A US judge has told Apple it must face an antitrust class-action lawsuit from card issuers accusing the firm of preventing competition to its Apple Pay wallet.
US District Judge Jeffrey White ruled that the plaintiffs could try to prove that Apple violated the federal Sherman antitrust law, according to Reuters.
The complaint, filed last year, accuses Apple of denying rivals access to the NFC chip technology in iPhones needed to develop a competing mobile wallet.
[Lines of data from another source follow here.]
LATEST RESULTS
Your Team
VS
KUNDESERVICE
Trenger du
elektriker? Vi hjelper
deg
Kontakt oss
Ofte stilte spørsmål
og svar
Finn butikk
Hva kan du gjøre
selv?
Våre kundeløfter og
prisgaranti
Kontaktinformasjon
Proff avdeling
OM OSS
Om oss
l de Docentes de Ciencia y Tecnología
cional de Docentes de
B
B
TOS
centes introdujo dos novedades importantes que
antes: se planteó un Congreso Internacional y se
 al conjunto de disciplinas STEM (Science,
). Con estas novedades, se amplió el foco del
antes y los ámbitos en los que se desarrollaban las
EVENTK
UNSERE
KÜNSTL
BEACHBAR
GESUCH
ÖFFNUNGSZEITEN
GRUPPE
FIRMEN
This means that only Apple Pay can make contactless payments at the point of sale, meaning the company "coerces" customers.
Having secured a monopoly, Apple charges card issuers who use Apple Pay supracompetitive fees for a service that is available on Android devices for free, according to the lawsuit.
The policy sees Apple extracting up to $1 billion annually from more than 4000 banks and credit unions in fees in violation of federal antitrust law, according to attorneys at Hagens Berman and Sperling & Slater, on behalf of plaintiff, Iowa’s Affinity Credit Union.
Apple Pay is the only mobile payment service that may access the NFC 'tap and go' technology embedded on iOS mobile devices for payments in stores, a process that has been damned by banks in a number of jurisdictions for preventing competition from their own proprietary apps.
Apple did succeed in getting a a "tying" claim dismissed which accused it of requiring purchasers of iOS devices to buy Apple Pay or forego purchases of competing wallets.
In 2022, the European Commission charged Apple with restricting access to the NFC chip technology in a move that could ultimately cost the firm billions of euros in fines.
Recently, the Consumer Financial Protection Bureau also fired a shot across Apple's bows over the tech giant's policy of restricting access to the NFC chip technology.